I have a name.
In my mother’s womb perhaps my people had a different name from me compared to the ones chosen for me.
I have a name.
I was named after my grandmother. I was named by my father.
I have a clan name.
So why remix my name or hand me titles that shouldn’t come up just like that. Why call me ‘baby,
sweety, sexy goddess, honey, sweetheart,’ or whatever floats your boat especially when you’re forgetting names or feigning intimacy.
I hate nicknames.
It doesn’t matter that all the other birds are floating in sixth heaven whenever you coat their names with saccharine titles.
Getting high on all the reveries that you’re both hallucinating on as you rise higher into the abyss masquerading as love.
Spinning on what could be versus whatever’s happening now.
Getting caught up on catching up with their friends living their best bae & I life.
I hate that nicknames are gendered and they’re rarely male to male but male to female.

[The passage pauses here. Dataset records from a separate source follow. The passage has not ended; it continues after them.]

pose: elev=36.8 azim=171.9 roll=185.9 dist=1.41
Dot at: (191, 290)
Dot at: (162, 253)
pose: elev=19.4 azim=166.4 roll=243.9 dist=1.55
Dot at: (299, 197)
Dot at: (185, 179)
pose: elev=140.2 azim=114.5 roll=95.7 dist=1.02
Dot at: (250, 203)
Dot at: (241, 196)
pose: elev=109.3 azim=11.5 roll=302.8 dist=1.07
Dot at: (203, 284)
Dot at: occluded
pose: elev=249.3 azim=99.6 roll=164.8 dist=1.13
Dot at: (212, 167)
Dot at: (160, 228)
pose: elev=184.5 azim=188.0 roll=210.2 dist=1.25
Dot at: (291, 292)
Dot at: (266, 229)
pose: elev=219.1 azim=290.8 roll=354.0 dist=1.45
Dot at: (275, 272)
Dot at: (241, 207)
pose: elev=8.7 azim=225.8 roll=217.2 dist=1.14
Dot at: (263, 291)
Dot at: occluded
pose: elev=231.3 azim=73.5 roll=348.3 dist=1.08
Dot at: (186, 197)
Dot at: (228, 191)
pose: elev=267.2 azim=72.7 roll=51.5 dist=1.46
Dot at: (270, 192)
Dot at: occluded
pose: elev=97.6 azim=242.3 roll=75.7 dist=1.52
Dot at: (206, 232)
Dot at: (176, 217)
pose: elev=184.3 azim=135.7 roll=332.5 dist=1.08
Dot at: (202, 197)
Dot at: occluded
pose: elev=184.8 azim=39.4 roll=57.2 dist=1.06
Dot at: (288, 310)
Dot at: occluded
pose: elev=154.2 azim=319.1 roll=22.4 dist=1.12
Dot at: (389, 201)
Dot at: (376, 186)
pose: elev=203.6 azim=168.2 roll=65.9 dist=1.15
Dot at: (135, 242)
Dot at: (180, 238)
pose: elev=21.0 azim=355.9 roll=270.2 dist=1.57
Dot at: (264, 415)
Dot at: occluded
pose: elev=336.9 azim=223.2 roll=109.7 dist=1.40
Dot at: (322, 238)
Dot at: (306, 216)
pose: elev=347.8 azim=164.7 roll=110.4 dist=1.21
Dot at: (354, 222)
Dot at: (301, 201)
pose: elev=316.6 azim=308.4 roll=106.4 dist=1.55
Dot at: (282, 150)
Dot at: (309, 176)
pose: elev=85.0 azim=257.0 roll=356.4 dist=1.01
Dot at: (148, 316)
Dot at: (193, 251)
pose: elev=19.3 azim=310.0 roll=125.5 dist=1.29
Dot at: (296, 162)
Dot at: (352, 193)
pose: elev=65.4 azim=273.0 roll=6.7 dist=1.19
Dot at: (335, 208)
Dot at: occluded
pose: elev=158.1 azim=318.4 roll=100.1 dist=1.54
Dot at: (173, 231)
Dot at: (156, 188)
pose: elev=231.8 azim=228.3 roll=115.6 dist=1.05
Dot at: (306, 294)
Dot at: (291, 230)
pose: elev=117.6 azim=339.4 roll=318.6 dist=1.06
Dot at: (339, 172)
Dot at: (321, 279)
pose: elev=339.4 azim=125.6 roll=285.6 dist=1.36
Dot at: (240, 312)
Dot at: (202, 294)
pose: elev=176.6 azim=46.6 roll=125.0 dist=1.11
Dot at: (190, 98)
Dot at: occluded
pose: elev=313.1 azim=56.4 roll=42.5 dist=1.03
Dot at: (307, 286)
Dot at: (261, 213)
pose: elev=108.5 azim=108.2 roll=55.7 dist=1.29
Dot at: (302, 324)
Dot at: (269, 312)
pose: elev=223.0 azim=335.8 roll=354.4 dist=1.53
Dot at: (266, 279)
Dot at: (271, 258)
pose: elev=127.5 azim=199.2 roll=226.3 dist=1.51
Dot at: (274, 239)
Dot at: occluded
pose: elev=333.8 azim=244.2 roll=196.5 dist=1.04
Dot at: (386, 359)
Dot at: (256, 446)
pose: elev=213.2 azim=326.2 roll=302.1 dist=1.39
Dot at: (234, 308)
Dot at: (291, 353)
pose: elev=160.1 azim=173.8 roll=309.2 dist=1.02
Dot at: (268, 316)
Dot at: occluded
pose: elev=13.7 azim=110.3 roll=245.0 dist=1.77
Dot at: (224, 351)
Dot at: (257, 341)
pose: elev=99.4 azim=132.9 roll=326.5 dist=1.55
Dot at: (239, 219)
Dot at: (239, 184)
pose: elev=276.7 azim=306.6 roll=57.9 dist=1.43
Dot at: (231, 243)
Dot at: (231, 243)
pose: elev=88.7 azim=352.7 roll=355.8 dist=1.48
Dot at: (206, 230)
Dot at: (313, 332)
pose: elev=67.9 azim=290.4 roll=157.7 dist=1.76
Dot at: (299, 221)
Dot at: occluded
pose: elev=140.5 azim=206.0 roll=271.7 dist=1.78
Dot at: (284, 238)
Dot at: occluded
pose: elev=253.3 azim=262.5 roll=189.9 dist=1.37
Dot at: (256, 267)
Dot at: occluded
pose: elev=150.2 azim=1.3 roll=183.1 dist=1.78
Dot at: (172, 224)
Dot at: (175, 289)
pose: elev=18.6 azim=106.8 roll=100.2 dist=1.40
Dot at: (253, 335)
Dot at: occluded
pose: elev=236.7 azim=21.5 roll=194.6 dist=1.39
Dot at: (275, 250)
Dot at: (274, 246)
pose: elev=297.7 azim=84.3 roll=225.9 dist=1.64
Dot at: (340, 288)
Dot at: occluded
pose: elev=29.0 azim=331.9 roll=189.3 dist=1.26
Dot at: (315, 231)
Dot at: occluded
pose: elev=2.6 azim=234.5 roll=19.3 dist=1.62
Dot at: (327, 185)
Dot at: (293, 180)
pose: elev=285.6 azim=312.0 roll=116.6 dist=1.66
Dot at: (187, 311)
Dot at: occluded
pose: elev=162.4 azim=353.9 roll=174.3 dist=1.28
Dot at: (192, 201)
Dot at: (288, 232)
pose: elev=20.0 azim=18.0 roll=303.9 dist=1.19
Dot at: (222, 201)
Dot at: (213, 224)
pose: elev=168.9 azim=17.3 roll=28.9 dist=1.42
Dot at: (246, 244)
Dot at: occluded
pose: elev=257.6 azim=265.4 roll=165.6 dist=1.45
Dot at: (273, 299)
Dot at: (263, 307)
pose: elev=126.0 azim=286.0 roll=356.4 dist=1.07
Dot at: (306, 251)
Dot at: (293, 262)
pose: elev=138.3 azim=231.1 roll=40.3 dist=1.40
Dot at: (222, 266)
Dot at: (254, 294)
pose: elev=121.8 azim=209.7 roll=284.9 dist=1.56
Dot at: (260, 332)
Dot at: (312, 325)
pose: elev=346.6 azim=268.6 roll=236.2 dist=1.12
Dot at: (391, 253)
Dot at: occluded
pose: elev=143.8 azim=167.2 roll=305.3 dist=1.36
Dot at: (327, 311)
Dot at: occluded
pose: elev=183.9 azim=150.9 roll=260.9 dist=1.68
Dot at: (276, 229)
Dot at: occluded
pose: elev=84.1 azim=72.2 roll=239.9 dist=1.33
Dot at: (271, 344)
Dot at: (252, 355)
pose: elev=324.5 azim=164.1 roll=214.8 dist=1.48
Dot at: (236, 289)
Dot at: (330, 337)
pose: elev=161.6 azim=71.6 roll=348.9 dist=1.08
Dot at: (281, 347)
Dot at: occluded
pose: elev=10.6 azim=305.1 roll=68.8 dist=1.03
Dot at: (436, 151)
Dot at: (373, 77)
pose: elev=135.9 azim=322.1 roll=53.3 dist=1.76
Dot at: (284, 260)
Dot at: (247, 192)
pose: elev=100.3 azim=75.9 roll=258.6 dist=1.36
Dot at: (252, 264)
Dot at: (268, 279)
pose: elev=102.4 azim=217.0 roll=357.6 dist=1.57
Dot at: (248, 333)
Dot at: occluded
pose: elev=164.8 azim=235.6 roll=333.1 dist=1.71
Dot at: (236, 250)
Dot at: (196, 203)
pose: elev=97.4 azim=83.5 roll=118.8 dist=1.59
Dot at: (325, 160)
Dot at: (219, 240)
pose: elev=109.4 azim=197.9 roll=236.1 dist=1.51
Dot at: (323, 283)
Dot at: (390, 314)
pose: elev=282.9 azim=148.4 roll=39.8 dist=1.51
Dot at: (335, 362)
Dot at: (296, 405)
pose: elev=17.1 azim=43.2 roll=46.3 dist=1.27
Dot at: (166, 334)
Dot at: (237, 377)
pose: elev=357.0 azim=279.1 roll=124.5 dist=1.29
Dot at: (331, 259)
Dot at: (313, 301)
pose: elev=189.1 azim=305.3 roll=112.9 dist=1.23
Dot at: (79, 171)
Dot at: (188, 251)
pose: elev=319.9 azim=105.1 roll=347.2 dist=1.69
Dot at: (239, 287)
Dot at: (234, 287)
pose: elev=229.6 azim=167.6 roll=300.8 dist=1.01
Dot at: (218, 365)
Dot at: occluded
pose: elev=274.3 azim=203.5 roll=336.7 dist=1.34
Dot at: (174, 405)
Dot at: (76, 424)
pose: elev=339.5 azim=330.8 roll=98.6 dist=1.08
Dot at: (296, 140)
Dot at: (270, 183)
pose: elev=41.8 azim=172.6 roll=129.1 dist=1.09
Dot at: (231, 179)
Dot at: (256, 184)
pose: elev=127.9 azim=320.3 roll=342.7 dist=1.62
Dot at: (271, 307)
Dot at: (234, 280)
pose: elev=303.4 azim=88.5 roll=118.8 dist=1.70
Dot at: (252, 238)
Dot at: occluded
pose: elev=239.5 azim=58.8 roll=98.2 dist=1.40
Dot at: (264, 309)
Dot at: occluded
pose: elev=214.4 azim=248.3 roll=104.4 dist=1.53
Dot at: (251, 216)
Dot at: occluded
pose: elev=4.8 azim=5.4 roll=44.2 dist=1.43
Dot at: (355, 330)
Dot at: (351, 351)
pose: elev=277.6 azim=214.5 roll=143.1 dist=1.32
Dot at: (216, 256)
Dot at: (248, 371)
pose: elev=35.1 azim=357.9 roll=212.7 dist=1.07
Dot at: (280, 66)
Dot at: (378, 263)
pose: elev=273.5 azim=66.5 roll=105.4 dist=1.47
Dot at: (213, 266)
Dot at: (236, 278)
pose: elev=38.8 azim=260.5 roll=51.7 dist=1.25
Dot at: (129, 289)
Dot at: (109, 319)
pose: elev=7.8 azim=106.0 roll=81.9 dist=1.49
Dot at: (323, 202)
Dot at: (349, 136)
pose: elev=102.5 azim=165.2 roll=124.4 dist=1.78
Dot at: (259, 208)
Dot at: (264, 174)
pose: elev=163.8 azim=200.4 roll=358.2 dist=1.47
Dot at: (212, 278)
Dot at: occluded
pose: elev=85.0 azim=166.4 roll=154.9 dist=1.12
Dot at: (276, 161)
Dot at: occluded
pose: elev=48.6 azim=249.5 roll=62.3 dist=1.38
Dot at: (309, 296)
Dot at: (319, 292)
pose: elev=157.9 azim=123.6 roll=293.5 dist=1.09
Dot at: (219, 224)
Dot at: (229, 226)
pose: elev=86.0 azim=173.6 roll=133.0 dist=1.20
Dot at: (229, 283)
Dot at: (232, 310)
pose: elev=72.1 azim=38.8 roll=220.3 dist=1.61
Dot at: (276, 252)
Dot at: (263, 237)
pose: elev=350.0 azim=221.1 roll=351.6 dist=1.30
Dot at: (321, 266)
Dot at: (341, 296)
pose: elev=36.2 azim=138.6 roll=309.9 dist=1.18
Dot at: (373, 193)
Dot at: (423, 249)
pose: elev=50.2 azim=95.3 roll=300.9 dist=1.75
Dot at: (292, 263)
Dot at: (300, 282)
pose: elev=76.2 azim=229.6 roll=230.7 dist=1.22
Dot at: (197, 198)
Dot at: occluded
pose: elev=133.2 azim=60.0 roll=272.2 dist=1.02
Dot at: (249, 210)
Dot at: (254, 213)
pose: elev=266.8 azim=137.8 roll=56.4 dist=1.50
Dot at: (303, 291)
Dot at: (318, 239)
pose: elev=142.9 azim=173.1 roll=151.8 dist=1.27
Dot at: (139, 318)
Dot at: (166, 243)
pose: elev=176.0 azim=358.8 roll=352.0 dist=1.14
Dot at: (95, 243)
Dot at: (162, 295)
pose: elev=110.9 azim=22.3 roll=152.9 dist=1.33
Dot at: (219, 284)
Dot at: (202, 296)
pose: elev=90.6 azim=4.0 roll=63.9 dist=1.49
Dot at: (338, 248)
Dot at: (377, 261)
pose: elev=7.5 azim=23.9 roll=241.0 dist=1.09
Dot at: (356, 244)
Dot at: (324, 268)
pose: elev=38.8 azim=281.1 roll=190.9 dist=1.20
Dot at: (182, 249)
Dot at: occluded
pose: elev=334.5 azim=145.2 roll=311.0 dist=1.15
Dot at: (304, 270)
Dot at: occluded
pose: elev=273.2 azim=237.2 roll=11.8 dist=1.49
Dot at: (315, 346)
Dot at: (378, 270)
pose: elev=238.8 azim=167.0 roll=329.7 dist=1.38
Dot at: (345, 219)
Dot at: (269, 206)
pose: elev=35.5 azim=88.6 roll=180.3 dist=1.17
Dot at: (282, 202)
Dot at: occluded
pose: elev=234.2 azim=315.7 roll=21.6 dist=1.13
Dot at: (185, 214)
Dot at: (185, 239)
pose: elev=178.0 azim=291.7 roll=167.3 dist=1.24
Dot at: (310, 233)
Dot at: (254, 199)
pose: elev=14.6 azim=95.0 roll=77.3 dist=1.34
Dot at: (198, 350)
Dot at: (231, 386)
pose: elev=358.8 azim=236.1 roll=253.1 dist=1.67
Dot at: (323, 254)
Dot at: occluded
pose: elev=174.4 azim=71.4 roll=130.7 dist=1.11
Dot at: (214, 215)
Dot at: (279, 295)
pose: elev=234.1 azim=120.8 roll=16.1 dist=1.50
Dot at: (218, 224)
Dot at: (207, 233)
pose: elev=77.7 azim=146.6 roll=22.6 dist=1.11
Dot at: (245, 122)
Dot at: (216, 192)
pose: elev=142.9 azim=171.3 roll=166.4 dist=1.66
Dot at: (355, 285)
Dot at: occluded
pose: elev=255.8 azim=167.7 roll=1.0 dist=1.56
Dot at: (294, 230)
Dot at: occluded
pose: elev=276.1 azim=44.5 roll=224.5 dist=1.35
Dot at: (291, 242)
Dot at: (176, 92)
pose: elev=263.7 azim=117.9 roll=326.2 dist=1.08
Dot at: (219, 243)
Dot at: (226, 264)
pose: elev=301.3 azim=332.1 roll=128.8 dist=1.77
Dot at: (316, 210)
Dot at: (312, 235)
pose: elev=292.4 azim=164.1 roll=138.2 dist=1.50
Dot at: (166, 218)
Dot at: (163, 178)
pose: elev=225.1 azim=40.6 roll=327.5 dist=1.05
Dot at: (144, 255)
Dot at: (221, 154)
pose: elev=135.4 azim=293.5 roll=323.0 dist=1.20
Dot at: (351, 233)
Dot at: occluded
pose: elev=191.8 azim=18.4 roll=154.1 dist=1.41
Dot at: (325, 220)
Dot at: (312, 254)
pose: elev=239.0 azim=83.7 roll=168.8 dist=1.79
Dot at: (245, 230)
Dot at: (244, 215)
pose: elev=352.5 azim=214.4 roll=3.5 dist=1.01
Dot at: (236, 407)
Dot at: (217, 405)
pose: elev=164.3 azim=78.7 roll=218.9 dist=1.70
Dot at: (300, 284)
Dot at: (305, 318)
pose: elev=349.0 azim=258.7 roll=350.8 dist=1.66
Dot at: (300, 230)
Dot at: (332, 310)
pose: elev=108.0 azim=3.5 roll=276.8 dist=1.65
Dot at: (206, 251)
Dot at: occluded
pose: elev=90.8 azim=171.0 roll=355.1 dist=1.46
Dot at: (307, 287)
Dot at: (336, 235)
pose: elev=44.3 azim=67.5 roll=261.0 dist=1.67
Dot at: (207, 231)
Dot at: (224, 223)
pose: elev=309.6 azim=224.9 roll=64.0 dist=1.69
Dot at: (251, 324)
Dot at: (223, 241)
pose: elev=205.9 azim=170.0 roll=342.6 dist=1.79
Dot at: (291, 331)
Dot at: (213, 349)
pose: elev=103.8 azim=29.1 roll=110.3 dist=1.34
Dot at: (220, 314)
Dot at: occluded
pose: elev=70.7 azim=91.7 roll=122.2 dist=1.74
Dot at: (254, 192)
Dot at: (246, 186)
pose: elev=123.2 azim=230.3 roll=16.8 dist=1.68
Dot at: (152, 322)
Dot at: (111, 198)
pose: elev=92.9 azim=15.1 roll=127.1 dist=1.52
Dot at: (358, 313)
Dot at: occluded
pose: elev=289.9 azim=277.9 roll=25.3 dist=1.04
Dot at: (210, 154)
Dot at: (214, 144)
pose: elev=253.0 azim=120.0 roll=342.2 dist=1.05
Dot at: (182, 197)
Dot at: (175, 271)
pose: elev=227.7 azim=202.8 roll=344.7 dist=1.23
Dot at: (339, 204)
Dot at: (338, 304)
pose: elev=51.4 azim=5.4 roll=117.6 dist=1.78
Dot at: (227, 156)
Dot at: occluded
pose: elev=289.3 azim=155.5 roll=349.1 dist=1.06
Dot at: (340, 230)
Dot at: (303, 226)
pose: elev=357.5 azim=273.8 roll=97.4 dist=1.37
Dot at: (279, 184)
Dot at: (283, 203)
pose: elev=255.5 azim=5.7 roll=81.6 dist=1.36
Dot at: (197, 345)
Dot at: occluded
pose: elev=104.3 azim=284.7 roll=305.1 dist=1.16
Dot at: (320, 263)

Under the currents, it creates the idea that I belong to you or at least I will be soon enough.
I have names that change depending on how close we are.
I have names that unfold as time goes by.
So wait your turn till you know why my names wound themselves around me like intricate vines.
Why am proud to have them?
Why am not an instant baby sweetheart goddess easily predigested like Cerelac and swayed by words over actions?
Why I ain’t responding ‘nicely‘ to ‘sweet cute,’ little names that I drop on little kids?
Also, never send emoticons that you’re not sure off… kissy face icons… why???